What a rum evening this was. Shampoo Boy, the group consisting of Editions Mego label boss Peter Rehberg alongside Christian Schachinger on guitar and Christina Nemec on bass, played a curtain-raising set on the second and final night of some heavily sponsored festival or other at the Museumsquartier. (The forerunner of this group, the sadly missed Peterlicker, also played the opening set at a similarly corporate shindig five years ago; see my review of that event here.) Thanks to the logos plastered everywhere about the place, entrance to the entire festival was free. The event was originally supposed to take place in the main Haupthof of the MQ, which would have been nice; sadly, however, inclement weather meant that it was moved inside to a very large and swish hall known as the Hofstallungen, where I had never been before. The audience was fairly large, but I suspect I was the only one among them who had come especially to see Shampoo Boy.

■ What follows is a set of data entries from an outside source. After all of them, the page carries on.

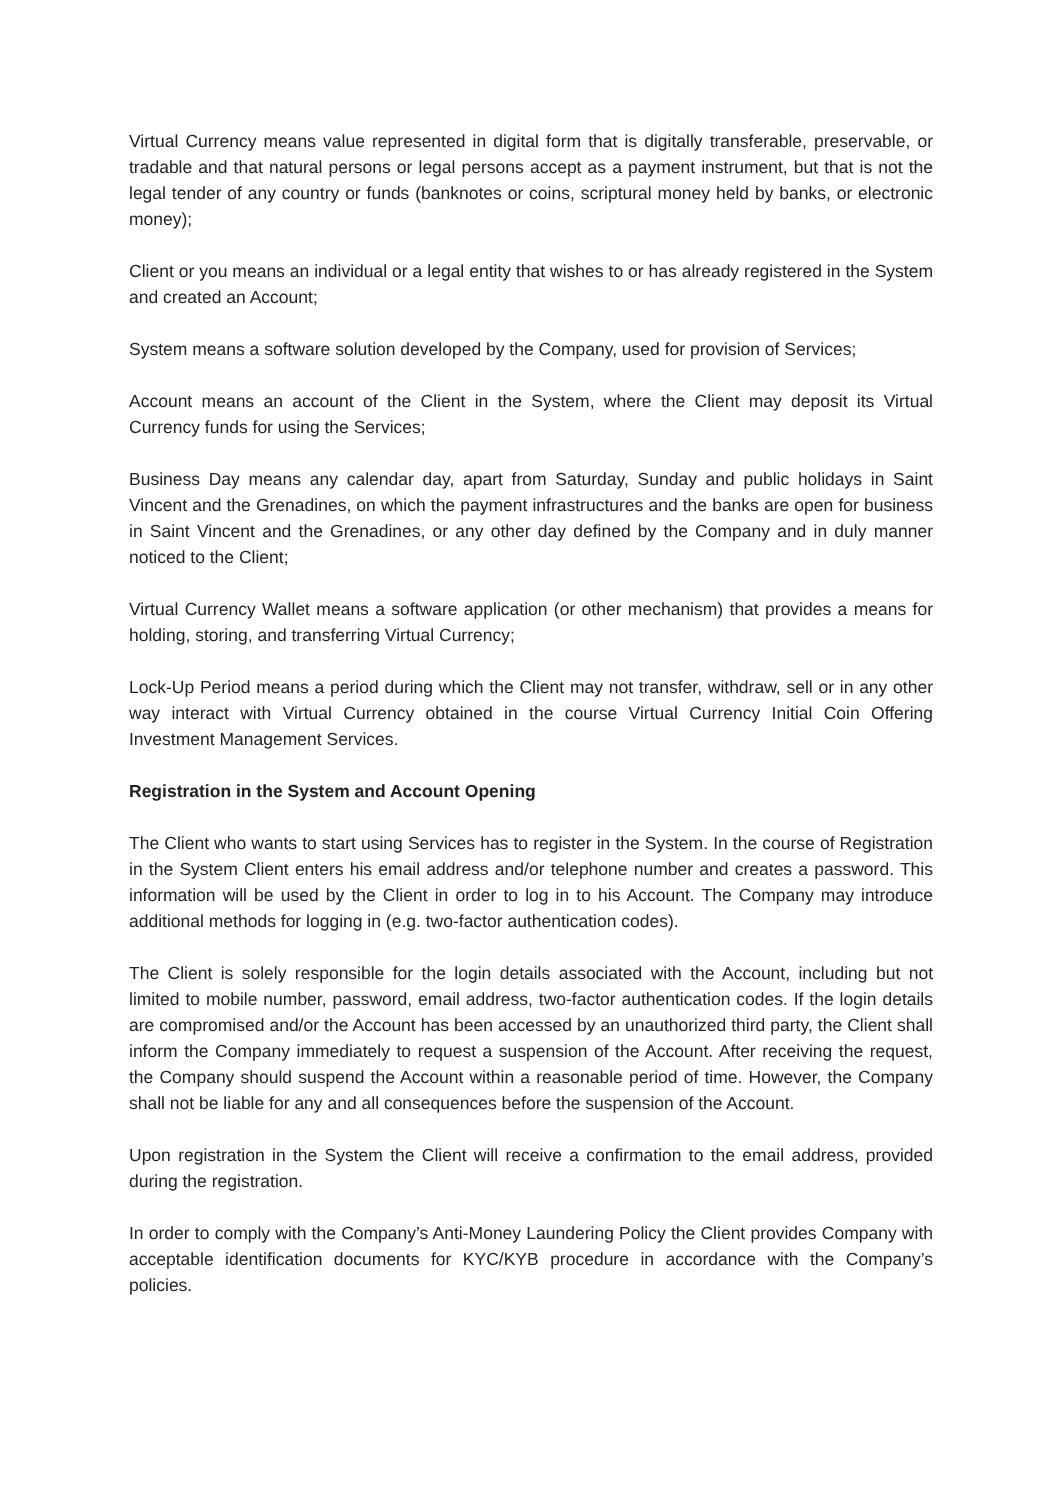Virtual Currency means value represented in digital form that is digitally transferable, preservable, or tradable and that natural persons or legal persons accept as a payment instrument, but that is not the legal tender of any country or funds (banknotes or coins, scriptural money held by banks, or electronic money);
Client or you means an individual or a legal entity that wishes to or has already registered in the System and created an Account;
System means a software solution developed by the Company, used for provision of Services;
Account means an account of the Client in the System, where the Client may deposit its Virtual Currency funds for using the Services;
Business Day means any calendar day, apart from Saturday, Sunday and public holidays in Saint Vincent and the Grenadines, on which the payment infrastructures and the banks are open for business in Saint Vincent and the Grenadines, or any other day defined by the Company and in duly manner noticed to the Client;
Virtual Currency Wallet means a software application (or other mechanism) that provides a means for holding, storing, and transferring Virtual Currency;
Lock-Up Period means a period during which the Client may not transfer, withdraw, sell or in any other way interact with Virtual Currency obtained in the course Virtual Currency Initial Coin Offering Investment Management Services.
Registration in the System and Account Opening
The Client who wants to start using Services has to register in the System. In the course of Registration in the System Client enters his email address and/or telephone number and creates a password. This information will be used by the Client in order to log in to his Account. The Company may introduce additional methods for logging in (e.g. two-factor authentication codes).
The Client is solely responsible for the login details associated with the Account, including but not limited to mobile number, password, email address, two-factor authentication codes. If the login details are compromised and/or the Account has been accessed by an unauthorized third party, the Client shall inform the Company immediately to request a suspension of the Account. After receiving the request, the Company should suspend the Account within a reasonable period of time. However, the Company shall not be liable for any and all consequences before the suspension of the Account.
Upon registration in the System the Client will receive a confirmation to the email address, provided during the registration.
In order to comply with the Company’s Anti-Money Laundering Policy the Client provides Company with acceptable identification documents for KYC/KYB procedure in accordance with the Company’s policies.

When I last saw this outfit at the Rhiz in 2013, I complained that the concert was too short. No such reservations this time, in fact this was one of those gigs where I couldn’t wait for it to end. Thanks mainly to the unorthodox approach of guitarist Christian Schachinger, the performance had a shambolic quality which meant that on this occasion the trio certainly outstayed their welcome. Schachinger had imbibed generously from the free drinks supplied backstage, and seemed to be having trouble standing up as a result. His guitar may or may not have been plugged in, but he didn’t seem unduly concerned about the matter either way; in any event, from my vantage point close to the stage, it was entirely inaudible. About halfway through, Schachinger finally succumbed to the inevitable and fell over backwards. There he remained for the rest of the set, his back to the audience, occasionally strumming his guitar in a doomed attempt to play some music.

With all of this japery going on, it was a relief to turn my attention to Rehberg and Nemec, who were bringing things nicely to the boil. Rehberg had an impressive array of dials, cables and whatnot on the table alongside his customary laptop, from which he emitted frequent blasts of scouring noise. Nemec ground out waves of implacable bass tones, her unflappable demeanour contrasting favourably with the events unfolding stage left. Eventually Schachinger staggered to his feet, the three of them concluded their business and they wandered offstage. By that time, though, I was pretty much the only person paying attention, the vast majority of the audience having drifted off to the bar.